2006 senesinde New York’da gerçekleştirilen çok özel bir konseri kaydederek “Score” adlı 3 CD’lik konser albümünü Rhino Records etiketiyle piyasaya süren Dream Theater, albümde Jamshied Sharifi yönetimindeki The Octavarium Orkestreası’nı bulundurdu. Albüme hiçbir albümde yer almayan “Another Won” ve “Raise The Knife” parçalarını da dahil eden grup, aynı zamanda konserin DVD’sini de hayranlarına sundu.
5 Haziran 2007 tarihinde “Systematic Chaos” adlı 10. stüdyo albümünü Roadrunner Records etiketiyle yayımlayan Dream Theater, albümün soundunda dinamik ve agresif bir tarz yakaladı. Albümle Amerika listelerinde 19 numara olarak kariyerindeki en iyi çıkışı yakalayan grup, albümden “Constant Motion” adlı parçayı single olarak piyasaya sürdü. Bazı parçalardaki politik sözlerle dikkat çeken topluluk, albüm sonrasında ‘Chaos In Motion’ turnesine çıkarak Avrupa ve Amerika’da performanslarda bulundu. Turnenin Avrupa ayağında Türkiye’yi ikinci kez ziyaret eden beşli, 2008 senesinde de Asya, Güney Amerika ve Avusturalya’da bir dizi konser gerçekleştirecek.

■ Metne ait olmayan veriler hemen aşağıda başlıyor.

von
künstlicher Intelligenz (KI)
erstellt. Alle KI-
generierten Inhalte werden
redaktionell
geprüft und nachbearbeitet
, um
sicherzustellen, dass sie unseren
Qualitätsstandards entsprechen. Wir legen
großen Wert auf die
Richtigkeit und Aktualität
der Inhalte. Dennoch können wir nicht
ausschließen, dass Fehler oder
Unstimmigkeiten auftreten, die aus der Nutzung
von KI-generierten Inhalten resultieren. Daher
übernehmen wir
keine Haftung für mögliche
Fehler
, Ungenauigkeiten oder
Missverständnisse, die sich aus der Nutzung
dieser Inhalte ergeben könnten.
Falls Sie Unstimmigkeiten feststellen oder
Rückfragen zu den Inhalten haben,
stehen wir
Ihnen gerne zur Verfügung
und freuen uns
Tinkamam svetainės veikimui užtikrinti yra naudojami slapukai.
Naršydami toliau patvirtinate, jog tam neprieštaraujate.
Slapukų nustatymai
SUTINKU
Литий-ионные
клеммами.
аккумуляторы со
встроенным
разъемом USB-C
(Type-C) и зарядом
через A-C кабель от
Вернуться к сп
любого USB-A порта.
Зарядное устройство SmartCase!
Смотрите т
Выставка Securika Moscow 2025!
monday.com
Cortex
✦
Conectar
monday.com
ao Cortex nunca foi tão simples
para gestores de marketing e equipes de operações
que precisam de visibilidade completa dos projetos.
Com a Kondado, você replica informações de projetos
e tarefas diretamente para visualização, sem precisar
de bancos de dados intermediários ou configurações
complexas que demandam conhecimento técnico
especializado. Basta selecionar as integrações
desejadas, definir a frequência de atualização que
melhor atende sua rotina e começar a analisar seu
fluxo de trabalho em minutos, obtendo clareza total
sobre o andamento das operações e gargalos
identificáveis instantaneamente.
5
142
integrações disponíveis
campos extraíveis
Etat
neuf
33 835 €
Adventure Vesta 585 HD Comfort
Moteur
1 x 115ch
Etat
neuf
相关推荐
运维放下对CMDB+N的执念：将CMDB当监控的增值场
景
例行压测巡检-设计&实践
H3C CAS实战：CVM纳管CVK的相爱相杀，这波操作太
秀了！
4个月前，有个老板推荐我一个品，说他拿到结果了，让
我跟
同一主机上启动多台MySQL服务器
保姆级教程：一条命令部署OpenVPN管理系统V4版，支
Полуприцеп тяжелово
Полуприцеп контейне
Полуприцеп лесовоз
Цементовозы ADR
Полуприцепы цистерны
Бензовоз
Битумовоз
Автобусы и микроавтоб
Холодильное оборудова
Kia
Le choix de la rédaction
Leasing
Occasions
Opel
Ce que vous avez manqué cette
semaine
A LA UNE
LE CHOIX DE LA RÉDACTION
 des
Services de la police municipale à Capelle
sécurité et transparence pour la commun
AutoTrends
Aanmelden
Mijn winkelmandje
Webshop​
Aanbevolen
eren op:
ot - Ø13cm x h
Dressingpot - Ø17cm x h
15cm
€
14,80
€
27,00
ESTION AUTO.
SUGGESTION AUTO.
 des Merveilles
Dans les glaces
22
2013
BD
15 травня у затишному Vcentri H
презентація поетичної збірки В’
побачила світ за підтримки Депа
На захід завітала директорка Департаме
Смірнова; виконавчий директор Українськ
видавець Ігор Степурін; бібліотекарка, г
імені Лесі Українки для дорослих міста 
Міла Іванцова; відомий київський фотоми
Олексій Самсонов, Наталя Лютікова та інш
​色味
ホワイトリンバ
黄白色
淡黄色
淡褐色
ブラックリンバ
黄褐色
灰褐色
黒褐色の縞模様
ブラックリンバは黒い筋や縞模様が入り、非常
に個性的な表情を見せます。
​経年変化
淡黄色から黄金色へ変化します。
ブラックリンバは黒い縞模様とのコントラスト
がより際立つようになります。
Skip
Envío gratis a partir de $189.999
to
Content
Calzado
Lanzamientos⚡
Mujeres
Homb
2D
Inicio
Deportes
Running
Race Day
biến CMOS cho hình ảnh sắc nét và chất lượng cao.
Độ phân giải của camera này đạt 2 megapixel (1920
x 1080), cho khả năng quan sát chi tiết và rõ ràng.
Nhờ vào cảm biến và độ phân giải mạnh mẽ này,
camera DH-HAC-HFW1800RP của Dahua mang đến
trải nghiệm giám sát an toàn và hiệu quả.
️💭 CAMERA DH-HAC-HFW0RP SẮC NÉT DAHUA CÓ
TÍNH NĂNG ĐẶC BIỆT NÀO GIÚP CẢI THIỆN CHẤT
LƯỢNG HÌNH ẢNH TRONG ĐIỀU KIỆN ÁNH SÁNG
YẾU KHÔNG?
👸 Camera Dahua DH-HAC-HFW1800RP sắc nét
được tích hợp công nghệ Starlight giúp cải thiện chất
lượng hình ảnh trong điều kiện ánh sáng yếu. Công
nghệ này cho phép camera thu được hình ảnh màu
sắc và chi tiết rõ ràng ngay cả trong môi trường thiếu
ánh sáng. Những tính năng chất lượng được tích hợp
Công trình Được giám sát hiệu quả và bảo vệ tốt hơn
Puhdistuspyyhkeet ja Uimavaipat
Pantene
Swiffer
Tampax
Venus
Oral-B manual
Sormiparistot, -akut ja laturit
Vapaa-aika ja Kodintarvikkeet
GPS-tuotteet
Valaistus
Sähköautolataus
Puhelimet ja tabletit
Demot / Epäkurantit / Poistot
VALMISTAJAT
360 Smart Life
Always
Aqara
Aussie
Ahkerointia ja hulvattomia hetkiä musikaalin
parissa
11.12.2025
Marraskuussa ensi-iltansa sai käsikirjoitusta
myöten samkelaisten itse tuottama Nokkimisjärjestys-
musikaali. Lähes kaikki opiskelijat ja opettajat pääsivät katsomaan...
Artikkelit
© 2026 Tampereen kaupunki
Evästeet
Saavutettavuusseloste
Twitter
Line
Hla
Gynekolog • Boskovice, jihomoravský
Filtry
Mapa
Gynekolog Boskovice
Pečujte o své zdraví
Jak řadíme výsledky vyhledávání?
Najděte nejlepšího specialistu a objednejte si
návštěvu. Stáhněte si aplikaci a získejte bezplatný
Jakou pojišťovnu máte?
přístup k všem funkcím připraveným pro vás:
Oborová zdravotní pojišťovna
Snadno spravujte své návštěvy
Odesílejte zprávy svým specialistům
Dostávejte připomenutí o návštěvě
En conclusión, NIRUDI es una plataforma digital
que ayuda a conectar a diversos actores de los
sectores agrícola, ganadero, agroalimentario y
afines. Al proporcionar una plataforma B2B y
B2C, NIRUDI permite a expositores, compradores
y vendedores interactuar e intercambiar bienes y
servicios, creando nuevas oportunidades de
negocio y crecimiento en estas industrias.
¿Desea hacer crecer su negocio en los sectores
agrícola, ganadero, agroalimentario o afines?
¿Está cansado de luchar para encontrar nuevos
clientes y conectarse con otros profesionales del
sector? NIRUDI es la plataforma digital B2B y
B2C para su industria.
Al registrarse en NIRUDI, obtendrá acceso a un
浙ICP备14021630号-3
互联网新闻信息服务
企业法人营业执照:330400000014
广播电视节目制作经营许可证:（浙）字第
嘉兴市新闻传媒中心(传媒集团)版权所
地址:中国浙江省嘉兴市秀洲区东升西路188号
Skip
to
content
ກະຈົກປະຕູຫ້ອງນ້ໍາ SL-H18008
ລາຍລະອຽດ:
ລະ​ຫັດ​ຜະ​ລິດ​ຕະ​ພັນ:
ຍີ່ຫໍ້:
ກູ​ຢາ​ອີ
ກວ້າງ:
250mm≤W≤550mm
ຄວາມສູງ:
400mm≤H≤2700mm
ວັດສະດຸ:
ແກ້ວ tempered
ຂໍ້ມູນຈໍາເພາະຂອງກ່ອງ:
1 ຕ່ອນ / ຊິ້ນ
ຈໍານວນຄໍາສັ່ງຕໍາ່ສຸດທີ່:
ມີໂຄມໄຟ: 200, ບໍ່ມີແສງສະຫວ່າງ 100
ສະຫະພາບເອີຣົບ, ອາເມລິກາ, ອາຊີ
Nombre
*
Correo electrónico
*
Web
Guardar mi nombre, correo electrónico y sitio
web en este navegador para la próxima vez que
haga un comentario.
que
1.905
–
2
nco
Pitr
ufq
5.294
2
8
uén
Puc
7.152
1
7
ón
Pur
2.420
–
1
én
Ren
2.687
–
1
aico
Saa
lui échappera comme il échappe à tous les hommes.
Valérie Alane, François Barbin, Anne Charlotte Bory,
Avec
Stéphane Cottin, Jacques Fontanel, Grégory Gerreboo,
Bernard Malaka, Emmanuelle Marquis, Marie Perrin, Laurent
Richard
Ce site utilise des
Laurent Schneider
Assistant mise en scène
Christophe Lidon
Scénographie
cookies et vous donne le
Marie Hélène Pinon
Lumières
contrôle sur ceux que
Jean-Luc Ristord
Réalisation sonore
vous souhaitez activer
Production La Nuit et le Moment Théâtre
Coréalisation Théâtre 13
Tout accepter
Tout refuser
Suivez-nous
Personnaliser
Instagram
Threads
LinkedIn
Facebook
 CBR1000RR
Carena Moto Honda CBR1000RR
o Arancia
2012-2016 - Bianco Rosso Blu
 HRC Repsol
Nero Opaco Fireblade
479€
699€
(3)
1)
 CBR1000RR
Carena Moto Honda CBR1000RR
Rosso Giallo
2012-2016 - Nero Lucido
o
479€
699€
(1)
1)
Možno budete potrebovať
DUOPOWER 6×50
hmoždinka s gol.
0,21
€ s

Konserlerindeki performansıyla, parçalarındaki kompleks değişikliklerle ve bestelerindeki duygu yüklü atmosferiyle birçok gruba ilham veren Dream Theater, 2007 senesinin sonuna doğru “Lifting Shadows” adlı kitabı yayımladı. Tam adı "Lifting Shadows – The Authorized Story Of Dream Theater" olan yapıt "images" ve "words" adli iki kitaptan oluşuyor. Kapak tasarimi Hugh Syme tarafindan yapilan kitap yaninda bir de mike portnoy'un kişisel arşivinden secilerek derlenmiş bir cd ile geliyor.
Chaos In Motion turnesine 2008'de de devam eden Dream Theatre'ın alt grubu Opeth oldu. Grubun onuncu stüdyo albümü "Black Clouds & Silver Linings" 2009'un Haziran ayında piyasaya sürüldü. Roadrunner Records etiketiyle piyasaya sürülen albümün prodüktörlüğünü John Petrucci ve Mike Portnoy üstlendi.